The training process is not able to learn a good model with too small batch sizes.
By default, the batch size is determined automatically during the training to optimize the training speed with respect to the available memory.

- Use EDeepLearningTool::SetOptimizeBatchSize(false) to disable this behavior.

- Use EDeepLearningTool::SetBatchSize to change the size of your batch.

EDeepLearningTool::GetBatchSizeForMaximumInferenceSpeed gets the batch size that maximizes the batch classification speed on a GPU according to the available memory.
It is common to choose powers of 2 as the batch size for performance reasons.
The Data augmentation.
Whether to use Deterministic training or not.
The deterministic training allows to reproduce the exact same results when all the settings are the same (tool settings, dataset split and training settings).
The deterministic training fixes random seeds used in the training algorithm and uses deterministic algorithms.
The deterministic training is usually slower than a non-deterministic training.
In Deep Learning Studio, the option to use deterministic training and the random seed are available in the advanced parameters.

In the API, use EDeepLearningTool::EnableDeterministicTraining. and EDeepLearningTool::DeterministicTrainingRandomSeed.

Continue the training

You can continue to train a tool that is already trained.

In Deep Learning Studio, the dataset split associated with a trained tool is locked.

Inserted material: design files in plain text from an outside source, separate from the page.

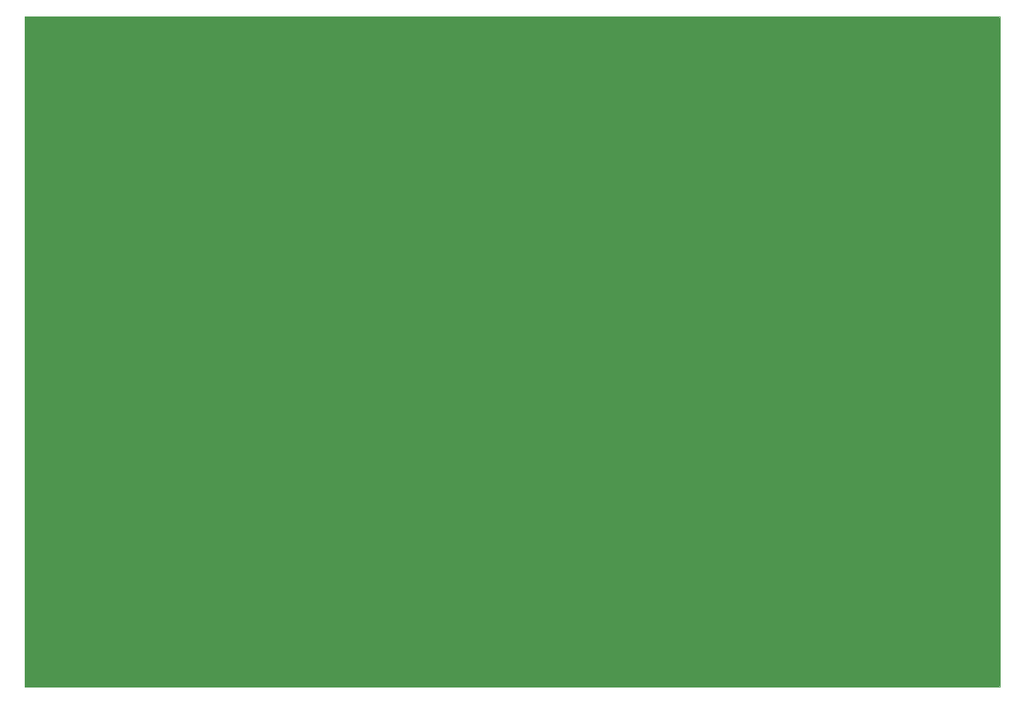
<source format=gbr>
%TF.GenerationSoftware,KiCad,Pcbnew,(7.0.0)*%
%TF.CreationDate,2023-06-01T13:02:33-06:00*%
%TF.ProjectId,V1,56312e6b-6963-4616-945f-706362585858,rev?*%
%TF.SameCoordinates,Original*%
%TF.FileFunction,Profile,NP*%
%FSLAX46Y46*%
G04 Gerber Fmt 4.6, Leading zero omitted, Abs format (unit mm)*
G04 Created by KiCad (PCBNEW (7.0.0)) date 2023-06-01 13:02:33*
%MOMM*%
%LPD*%
G01*
G04 APERTURE LIST*
%TA.AperFunction,Profile*%
%ADD10C,0.100000*%
%TD*%
G04 APERTURE END LIST*
D10*
X91900000Y-51300000D02*
X212000000Y-51300000D01*
X212000000Y-51300000D02*
X212000000Y-133900000D01*
X212000000Y-133900000D02*
X91900000Y-133900000D01*
X91900000Y-133900000D02*
X91900000Y-51300000D01*
G36*
X211938000Y-51316613D02*
G01*
X211983387Y-51362000D01*
X212000000Y-51424000D01*
X212000000Y-133776000D01*
X211983387Y-133838000D01*
X211938000Y-133883387D01*
X211876000Y-133900000D01*
X92024000Y-133900000D01*
X91962000Y-133883387D01*
X91916613Y-133838000D01*
X91900000Y-133776000D01*
X91900000Y-51424000D01*
X91916613Y-51362000D01*
X91962000Y-51316613D01*
X92024000Y-51300000D01*
X211876000Y-51300000D01*
X211938000Y-51316613D01*
G37*
M02*

</source>
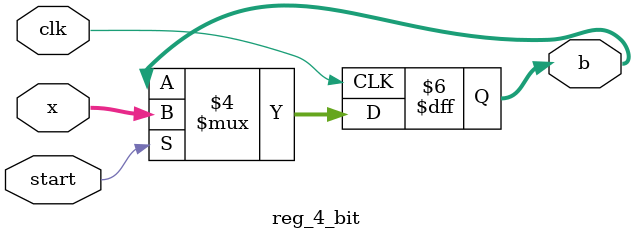
<source format=v>
module reg_4_bit(
  input [3:0]x,
  input start,  
  input clk, 
  output reg [3:0]b
);
initial begin
b=0;
end
always @(posedge clk) begin 
  if(start) b = x;
  $display("reg_4_bit=%b",b);
end
endmodule


</source>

You can only continue training a tool with the same dataset split.
You can still add new training or validation images to the split by moving test images to the training set or the validation set of that split.

Asynchronous training

The training process is asynchronous and performed in the background.

In Deep Learning Studio:
The training processes are queued.
They are automatically executed one after the other.
You can manually reorder the training in the processing queue.

In the API:
EDeepLearningTool::Train launches a new thread that does the training in the background.
EDeepLearningTool::WaitForTrainingCompletion suspends the program until the whole training is completed.
EDeepLearningTool::WaitForIterationCompletion suspends the program until the current iteration is completed.
During the training, EDeepLearningTool::GetCurrentTrainingProgression shows the progression of the training.